Narrower than many of its fellow European rivers, this means the longer riverboats employed by many lines cannot navigate this river, which has led to the construction of smaller versions of these vessels. The river runs along the length of the border between Portugal and Spain for over one hundred kilometres. Most river cruises available on this river run between Porto and the Spanish port of Pinhão.
One of the main rivers of Central Europe, the Elbe traverses some of the mountainous region in the northern part of the Czech Republic before heading into Germany and eventually emptying out in the North Sea, not too far from Hamburg.

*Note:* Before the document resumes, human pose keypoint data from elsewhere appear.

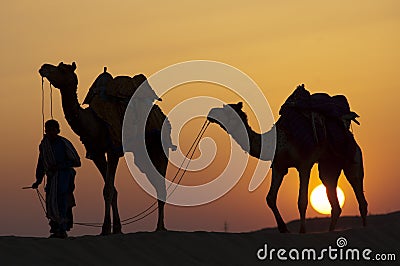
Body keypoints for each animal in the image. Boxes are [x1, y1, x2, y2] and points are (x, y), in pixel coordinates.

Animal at [39, 61, 172, 234]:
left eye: (62, 69)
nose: (44, 67)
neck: (93, 123)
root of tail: (163, 117)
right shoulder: (96, 153)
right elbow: (111, 190)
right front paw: (116, 228)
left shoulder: (113, 149)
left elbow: (108, 190)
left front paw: (105, 228)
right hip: (142, 155)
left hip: (159, 148)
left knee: (161, 184)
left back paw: (160, 227)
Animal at [208, 101, 368, 233]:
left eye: (226, 110)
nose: (210, 113)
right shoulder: (279, 166)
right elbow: (270, 198)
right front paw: (283, 228)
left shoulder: (304, 164)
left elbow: (302, 200)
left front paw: (302, 231)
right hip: (329, 165)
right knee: (334, 200)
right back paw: (331, 231)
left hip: (353, 159)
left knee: (359, 194)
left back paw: (364, 228)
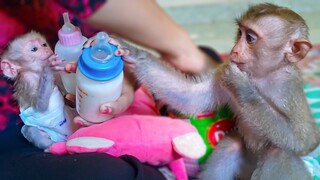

Many itineraries incorporating this river will also inclue Berlin, to give travellers a chance to enjoy a major part of Germany not really on the cruise radar, but the cruise itself runs from Magdeburg through to Melnik, giving travellers a great insight into the old West Germany, visiting cities and towns such as Dresden, Meissen and Wittenburg. This is one of the more specialised river cruise itineraries in Europe and if this is your target destination, you may find a smaller selection of companies sailing on the Elbe River.
Italy is huge for ocean cruising but still a growing commodity in river cruising, but for those who seek an Italian river experience, the Po is likely where you’ll be. The river crosses in an east-west direction across the top of northern Italy, taking in cities such as Turin, Cremona, Piacenza, Verona and Ferrara, among others.
Like the Elbe, cruises along the River Po are not run by every brand, so while you’ll be limited in your selection of who to cruise with, this is inconsequential as the region speaks for itself. The major city of Venice is connected to the Po at its eastern side, beginning in its canals. It’s important to note though that a cruise here may not have many port stops, with many of the major tourist centres not positioned on the riverbank and accessed after a coach trip. It’s a good trip if one passenger isn’t hot on cruising, while the other wants to see regional Italy.
The longest river in Europe is also one of its largest and is confined pretty much to Russia, with one end emptying out into the Caspian Sea. Cruises along the Volga are limited and only run by a few brands, most often running between Moscow and St Petersburg, but even these cities require a coach trip from the ship in order to reach them.
World events in recent years has understandably seen a shift away from Ukraine in terms of tourism, however the nation is beginning to recover. River cruising is quite limited in this part of the world, however does provide a unique experience to say the least, with plenty of captivating history to explore and enjoy.
Most river cruise itineraries along the Dnieper run between Kiev and Odessa and generally run for as long as ten days, although nearly a week of this is spent in the cities which begin and end the cruise. Other stops include Kremenchug, Dnepropetrovsk, Zaporozhye and Kherson. Cruises generally take place in May and June, the warmest months of the year but this results in some quite scenic and picturesque viewing as the gardens are in full bloom and guests have access to some historic cathedrals, palaces and bell towers.